Несколько ранее она писала об императоре: «Было бы для него более по-христиански прощать ошибки тем, кто приблизится к нему, и тем, кого он удаляет от себя, хотя, поистине, я никогда не пожелала бы приблизиться к его особе. Я чувствую себя более счастливою вдали от его присутствия и одинаково спокойною вдали или вблизи. Но он имеет несчастье никогда не думать о горе, которое он причиняет другим, и считает за ничто все их лишения. Я думаю, однако, что он не поступал бы таким образом, если бы он проникал иногда в глубину своего собственного сердца. Но честолюбцы так хорошо умеют скрывать свои страсти, что, следуя весьма часто их внушениям, он воображает, что повинуется движениям своего собственного сердца. Мы, однако, видели его в его истинном нравственном состоянии и знали его другим. Но какой человек может льстить себя мыслью, что он никогда не имел своей минуты ослепления? Но его ослепление продлится, без сомнения, очень долго, быть может даже, будет продолжаться всегда»[236].
Нельзя не верить искренности Нелидовой, когда она писала императрице об удовольствиях тихой и спокойной жизни, которую она вела в Лоде.

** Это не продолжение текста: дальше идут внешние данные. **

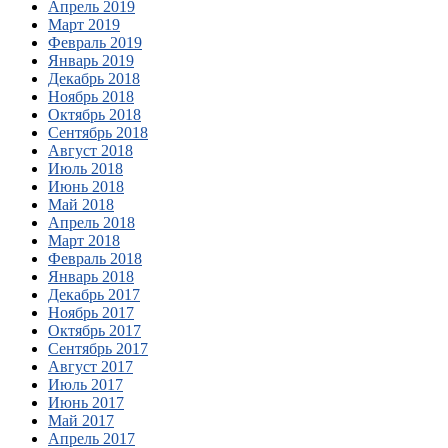
Апрель 2019
Март 2019
Февраль 2019
Январь 2019
Декабрь 2018
Ноябрь 2018
Октябрь 2018
Сентябрь 2018
Август 2018
Июль 2018
Июнь 2018
Май 2018
Апрель 2018
Март 2018
Февраль 2018
Январь 2018
Декабрь 2017
Ноябрь 2017
Октябрь 2017
Сентябрь 2017
Август 2017
Июль 2017
Июнь 2017
Май 2017
Апрель 2017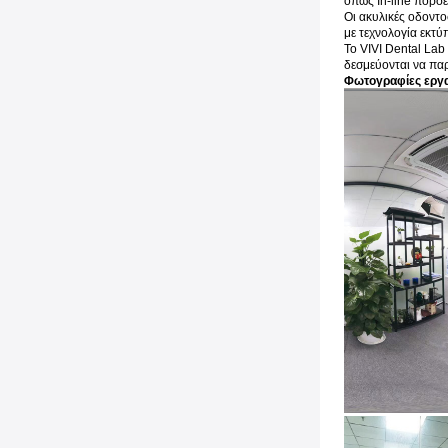
όπως In-line πορσε
Οι ακυλικές οδοντο
με τεχνολογία εκτύ
Το VIVI Dental Lab
δεσμεύονται να πα
Φωτογραφίες εργ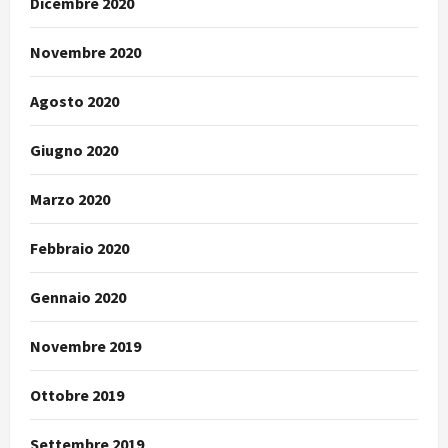
Dicembre 2020
Novembre 2020
Agosto 2020
Giugno 2020
Marzo 2020
Febbraio 2020
Gennaio 2020
Novembre 2019
Ottobre 2019
Settembre 2019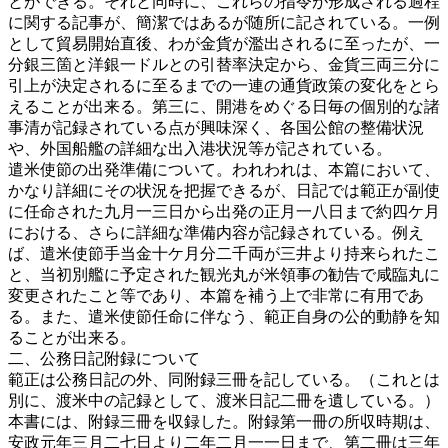
とができる。それと同時に、これらの指令が形成される過程
に関する記事が、簡潔ではあるが随所に記されている。一例
として貿易開始直後、わが金貨が濫出されるに至ったが、一
分銀三箇と洋銀一ドルとの引替率決定から、金貨三両三分に
引上が決定されるに至るまでの一連の通貨政策の変化をとら
えることが出来る。第三に、開港をめぐる日毎の個別的な諸
事清が記録されている点が興味深く、各国公館の整備状況
や、外国船艦の詳細な出入港状況等が記されている。
遣米使節の出発準備について。われわれは、本篇において、
かなり詳細にその状況を把握できるが、日記では範正が副使
に任命された九月一三日から出発の正月一八日まで約四ケ月
における、さらに詳細な準備内容が記録されている。例え
ば、遣米使節手当金十ケ月分二千両が三井より持来られたこ
と、当初別艦に予定された観光丸が米領事の勧告で咸臨丸に
変更されたこと等であり、本篇を補う上で非常に有用であ
る。また、遣米使節任命に伴なう、範正自身の公的動静を知
ることが出来る。
二、公務日記附録について
範正は公務日記の外、同附録三冊を記している。（これとは
別に、渡米中の記録として、渡米日記二冊を遺している。）
本書には、附録三冊を収録した。附録第一冊の所収時期は、
安政元年三月二七日より二年二月一一日まで、第二冊は三年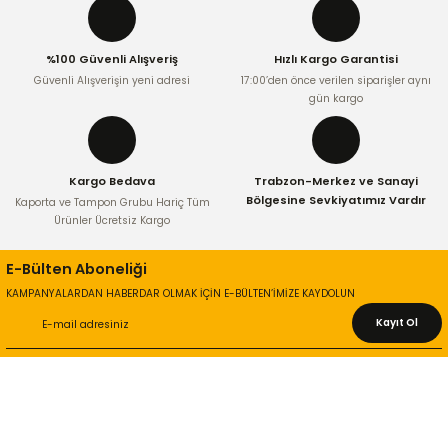
%100 Güvenli Alışveriş
Hızlı Kargo Garantisi
Güvenli Alışverişin yeni adresi
17:00’den önce verilen siparişler aynı
gün kargo
Kargo Bedava
Trabzon-Merkez ve Sanayi
Bölgesine Sevkiyatımız Vardır
Kaporta ve Tampon Grubu Hariç Tüm
Ürünler Ücretsiz Kargo
E-Bülten Aboneliği
KAMPANYALARDAN HABERDAR OLMAK İÇİN E-BÜLTEN’İMİZE KAYDOLUN
Kayıt Ol
KURUMSAL
Hakkımızda
İletişim Bilgileri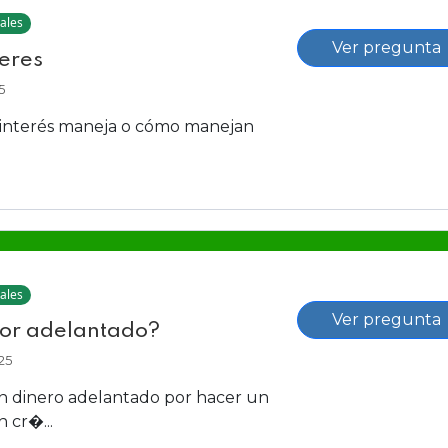
ales
Ver pregunta
teres
5
 interés maneja o cómo manejan
ales
Ver pregunta
or adelantado?
25
n dinero adelantado por hacer un
 cr�...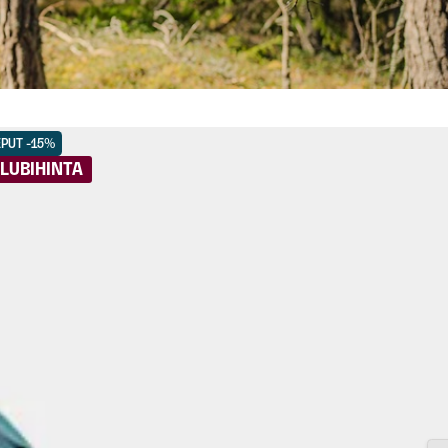
EPUT -15%
LUBIHINTA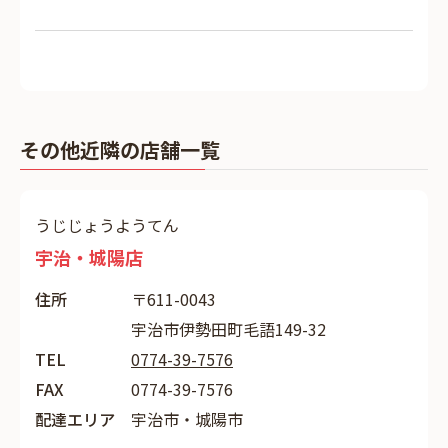
その他近隣の店舗一覧
うじじょうようてん
宇治・城陽店
住所
〒611-0043
宇治市伊勢田町毛語149-32
TEL
0774-39-7576
FAX
0774-39-7576
配達エリア
宇治市・城陽市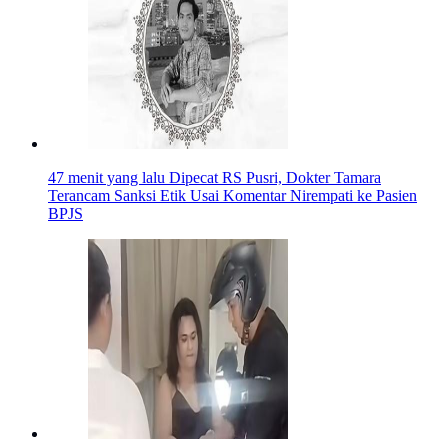
47 menit yang lalu
Dipecat RS Pusri, Dokter Tamara
Terancam Sanksi Etik Usai Komentar Nirempati ke Pasien
BPJS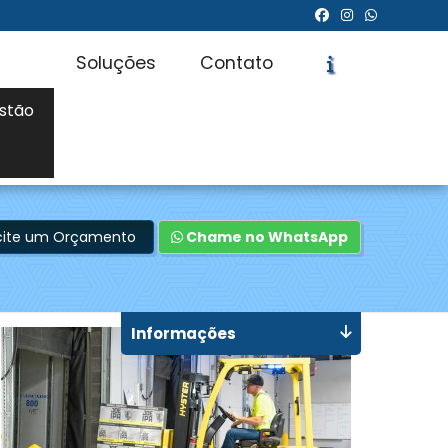
Soluções
Contato
stão
icite um Orçamento
Chame no WhatsApp
Informações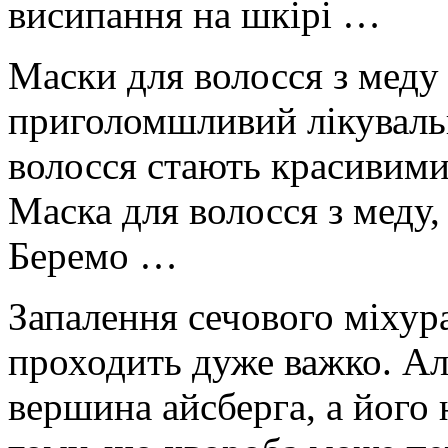
висипання на шкірі …
Маски для волосся з меду 
приголомшливий лікуваль
волосся стають красивими
Маска для волосся з меду,
Беремо …
Запалення сечового міхура
проходить дуже важко. Ал
вершина айсберга, а його 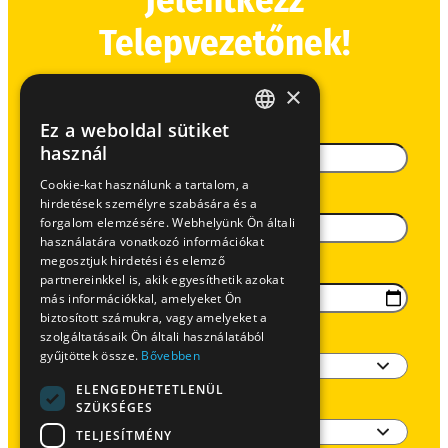
Jelentkezz
Telepvezetőnek!
×
Ez a weboldal sütiket
Teljes név
HUNGARIAN
használ
EN
Cookie-kat használunk a tartalom, a
E-mail-cím
hirdetések személyre szabására és a
SK
forgalom elemzésére. Webhelyünk Ön általi
RO
használatára vonatkozó információkat
megosztjuk hirdetési és elemző
Születési dátum
partnereinkkel is, akik egyesíthetik azokat
más információkkal, amelyeket Ön
biztosított számukra, vagy amelyeket a
szolgáltatásaik Ön általi használatából
Legmagasabb iskolai végzettség
gyűjtöttek össze.
Bővebben
ELENGEDHETETLENÜL
SZÜKSÉGES
Vezetői engedély
TELJESÍTMÉNY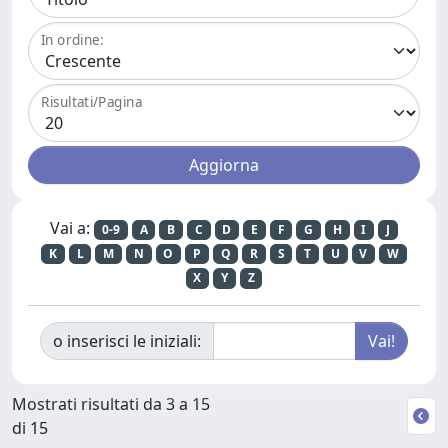
In ordine:
Risultati/Pagina
Vai a:
0-9
A
B
C
D
E
F
G
H
I
J
K
L
M
N
O
P
Q
R
S
T
U
V
W
X
Y
Z
o inserisci le iniziali:
Mostrati risultati da 3 a 15
di 15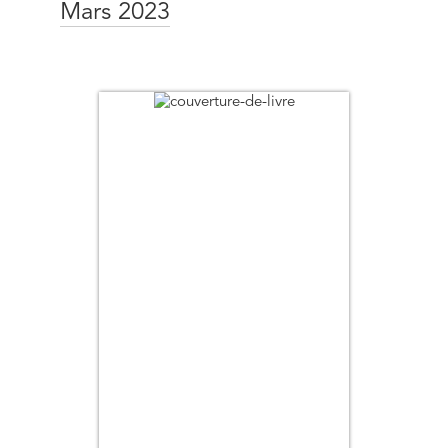
Mars 2023
Date de parution (+ ancien au + récent)
Titre
Auteur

«Добрая и дорогая моя императрица, — сообщала она 29 ноября, — после письма от 12-го ноября я ничего от вас не получала и напрасно прождала от вас новостей в тот день, когда я привыкла получать их почтою (письмо Марии Феодоровны к Нелидовой, от 21-го ноября, как видно из «Дневника» Растопчина, было сожжено). Эта задержка беспокоит меня, возбуждая опасения за здоровье моей доброй императрицы. Такое чувство поддерживается даже моим образом жизни. Встаю я между шестью и семью часами; помолившись Богу за всех, кто нам дорог, кто любит нас и кто любим нами, выпивая чашку чая иногда с аппетитом, иногда без него; потом собирая карандаши и начинаю рисовать. И в это время дорогие воспоминания, иногда мучительно, невольно, теснятся в голове; слезы умиления, иногда печали, падают на рисунок, который вам угодно было изукрасить. Это занятие задерживает вас до одиннадцати часов, когда нужно заняться туалетом, чтобы выйти в 12 часов к обеду. После этого обеда заменяющего завтрак вы пользуетесь небольшим остатком дня чтобы заняться чтением — серьезным ли то, или легким, или просто усыпительным. В три часа пополудни нужно уже зажигать свечу, а часом позже уже прекращать чтение, чтобы пощадить бедные глаза, которые пригодятся на завтрашний день; потом я обращаюсь к музыке, которая продолжается до восьми часов вечера… Когда, говорю я, все семь дней недели проводят всегда одним и тем же образом, бывает весьма приятно, что восьмой день приносит вам утешение знать по крайней мере, что те, кто нас интересуют, пользуются добрым здоровьем. Я просила также в Смольном уведомить меня о музыке, но также не получила ответа. Богу угодно, чтобы я могла считать себя забытой на некоторое время моей доброй императрицей и моим дорогим обществом. Нет, благое Провидение не покинет меня и я сохраню и милости одной, и привязанность другого. Все мое честолюбие ограничивается обладанием этими сокровищами, и Бог поможет мне сохранить их.